SELECTED TEXT Block Start

Contributing
============

You're welcome to contribute.

1. Fork the repository on GitHub.
2. Clone the forked repository into a local directory:
   ``git clone my-repository-url``
3. Create a new branch: ``git checkout -b my-new-feature``
4. Commit your changes: ``git commit -a``
5. Push to the branch: ``git push origin my-new-feature``
6. Submit a pull request on GitHub.

Source code packages
--------------------

``theanolm.commands`` package contains the main scripts for launching the
subcommands.

``theanolm.network`` package contains ``Network`` class, which constructs the
network from layer objects and stores the neural network state (parameters).
Each layer type is implemented in its own class that derives from
``BasicLayer``. These classes specify the layer parameters and the mathematical
structure using symbolic variables.

``theanolm.parsing`` package contains classes for iterating text and converting
it to mini-batches.

``theanolm.training`` package contains ``Trainer`` class, which performs the
training iterations. It is responsible for cross-validation and learning rate
adjustment. It uses one of the optimization classes derived from
``BasicOptimizer`` to compute the gradients and adjust the network parameters.

``theanolm.scoring`` package contains the ``TextScorer`` class for scoring
sentences and ``LatticeDecoder`` class for decoding word lattices.
``TextScorer`` is used both for cross-validation during training and by the
score command for evaluating text.

SELECTED TEXT Block End

- WORK ORDER
For each statement below, say yes or no according to whether it agrees with the contributing guide above, and quote the words from the guide that decide it. (a) The Trainer class is responsible for cross-validation and learning rate adjustment. (b) The LatticeDecoder class belongs to the theanolm.parsing package. (c) Each layer type is implemented in a class that derives from BasicOptimizer.

SOURCE DATA Block Start

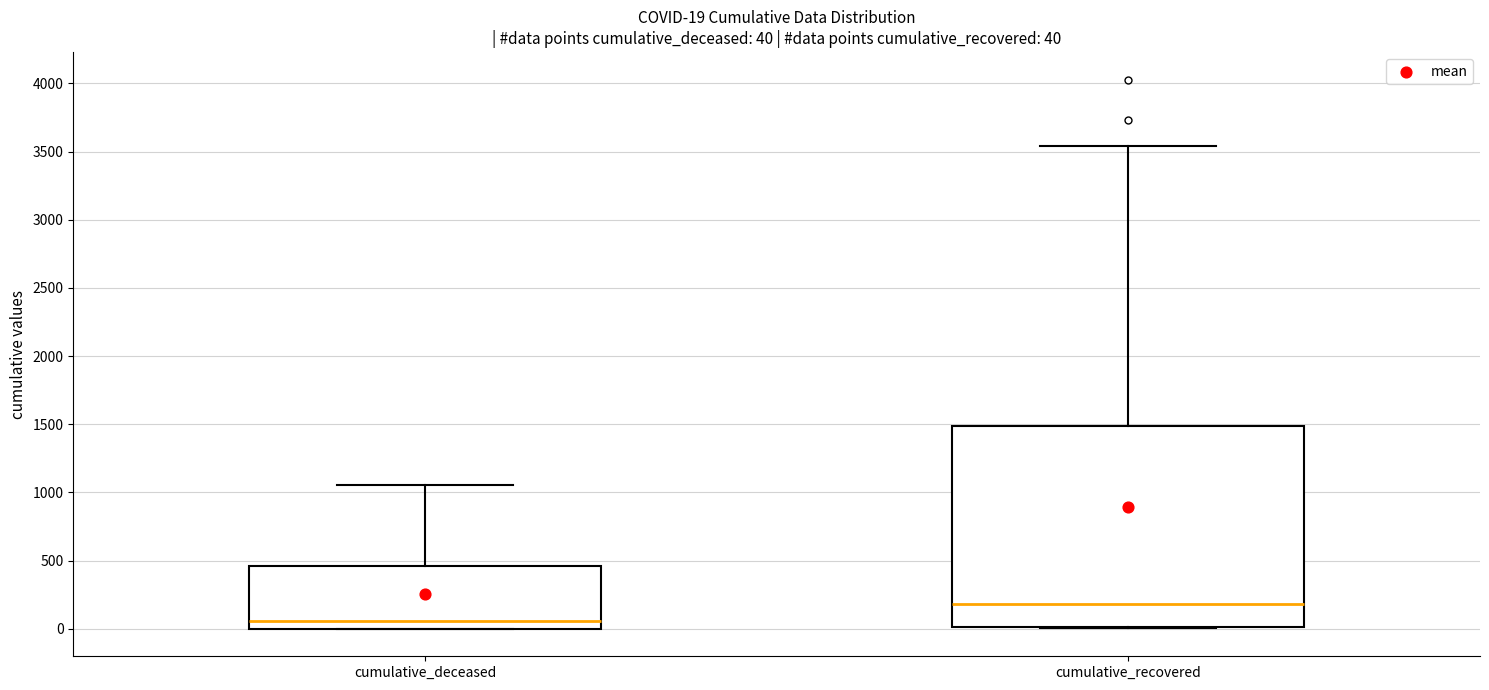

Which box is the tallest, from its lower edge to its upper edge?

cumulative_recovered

SOURCE DATA Block End

- SOLUTION TO THIS TASK
(a) Yes: "It is responsible for cross-validation and learning rate adjustment."
(b) No: "``theanolm.scoring`` package contains the ``TextScorer`` class for scoring sentences and ``LatticeDecoder`` class for decoding word lattices."
(c) No: "Each layer type is implemented in its own class that derives from ``BasicLayer``."